Palupi tersenyum dan menghapus air mata dari pipinya, balas memeluk Keti.
"Nah, itulah aku. Giliran---" mendadak dia terdiam dan menatap ke langit di belakang Keti.
Keti berbalik dan matanya melebar saat dia melihat asap hitam membumbung tinggi di udara,
"Asap itu dari pinggir desa. Pasukan kerajaan ada di sini".
Palupi dan Keti bergegas keluar dari air dan buru-buru mengenakan kembali pakaian mereka.
"Kita harus memberitahu yang lain," kata Palupi.
"Pergilah, temui aku di sana," kata Keti sambil melompat ke punggung kudanya.
"Kamu gila? Pasti banyak prajurit kerajaan di sana. Jangan menghadapi mereka sendirian tanpa bantuan."
Keti menyeringai lebar. "Lawannya banyak? Hmm, kamu akan lihat mengapa mereka menyebutku Rubah Betina." Tumit Keti menendang rusuk kudanya dan keduanya melaju menuju asal asap.

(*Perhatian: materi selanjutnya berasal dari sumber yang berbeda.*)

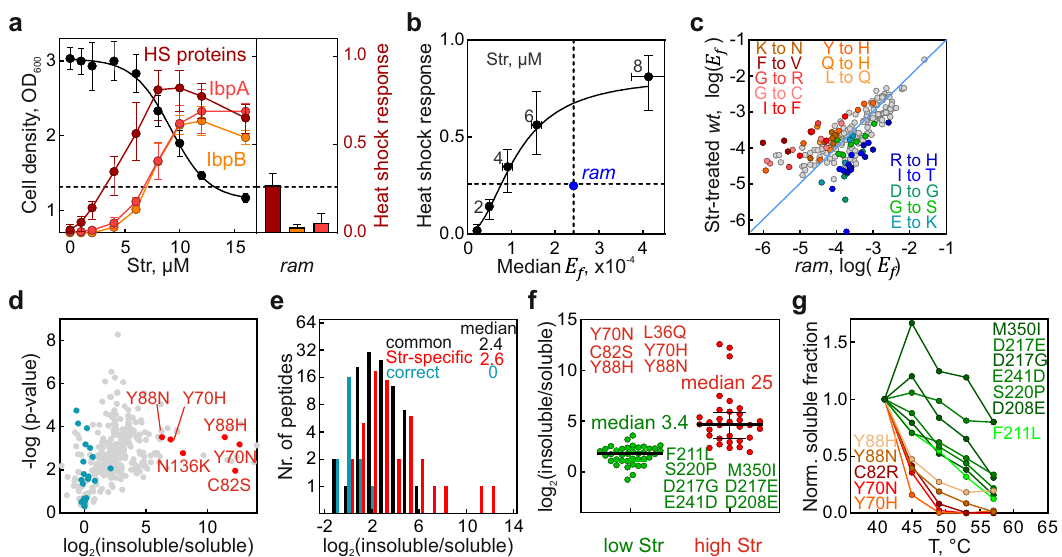
Fig. 1 Fitness, stress response, and miscoding of Str-treated wt and non-treated error-prone ram cells. a Str-induced growth inhibition and heat-shock (HS) response with E. coli wt cells (left panel) and analysis of the HS response in error-prone ram cells without AGA (right panel). Cell density at OD 600 (left Y-axis; shown are means ± standard deviation (SD) of three biological replicates ( n = 3)). Proteome changes were quanti fi ed by label-free quanti fi cation (LFQ). Co-regulated proteins were identi fi ed by hierarchical clustering (Supplementary Fig. 1a – e). LFQ values were normalized to interval (right Y-axis). IbpA and IbpB were also plotted individually to show their delayed induction. Shown are medians ± interquartile ranges of three biological replicates ( n = 3). The dashed line indicates the Str concentration at which the heat shock response is similar to ram cells. b Correlation between misreading and proteotoxic stress response for Str-treated wt cells (black) and untreated ram cells (blue). Error frequencies are means ± SEM of the medians of three biological replicates ( n = 3). HS are median ± interquartile ranges. c Misreading pro fi les of wt Str-treated and ram cells (6 µ M Str; Supplementary Fig. 1g), with Str-speci fi c amino acid substitutions shown in warm colors; amino acid substitutions speci fi c for ram strain are in cold colors. Shown are the means of three technical replicates ( n = 3). d Volcano plot visualizing enrichment of amino acid substitutions in aggregates. Distribution between insoluble/soluble fractions of substitutions (gray) was normalized by the median of the correct peptides (turquoise). Selected substitutions enriched in aggregates are highlighted red. Shown are means of three technical replicates ( n = 3). e Aggregation propensity of Str-speci fi c amino acid substitutions. Categories of Str-speci fi c and common errors are derived from Supplementary Fig. 1g (8 µ M Str), data for the propensity to be enriched in aggregates from Fig. 1d. f Aggregation propensity of proteins with errors induced at low and high Str concentrations. Categories are from Supplementary Fig. 2a, data from Fig. 1d. Median ± interquartile ranges are shown. Unpaired, one-tailed t test: p value: 1.4 x 10 – 8 . g Effect of errors on in-vitro thermostability of EF-Tu. Shown are means of three technical replicates ( n = 3). See also Supplementary Figs. 1, 2, and Source data fi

Keti memacu kudanya sekencang-kencangnya, ketika penduduk desa yang ketakutan berlari melawan arahnya berteriak minta tolong. Menampak seorang prajurit kerajaan sejauh dua belas tombak, Keti melepaskan anak panahnya yang membidik kaki prajurit tersebut katrena dia ingat kata-kata Rakyan Gardapati untuk hanya melumpuhkan mereka. Dia melepaskan anak panah, membuat si parjurit jatuh berlutut dan menjatuhkan pedang ke sampingnya.
Keti melompat turun dari kudanya dan berlari menuju gubuk yang terbakar. Matanya beradu pandang dengan prajurit yang melihatnya datang, Keti mencondongkan tubuhnya ke belakang untuk menghindari ayunan pedang yang mengarah ke lehernya. Secepatnya tubuhnya kembali condong ke depan, kepalannya yang mungil namun bertenaga menghantam dagu di prajurit. Pria itu terhuyung mundur dengan linglung. Keti menghunus pedangnya dan menetak wajahnya dengan bagian tumpul pedang.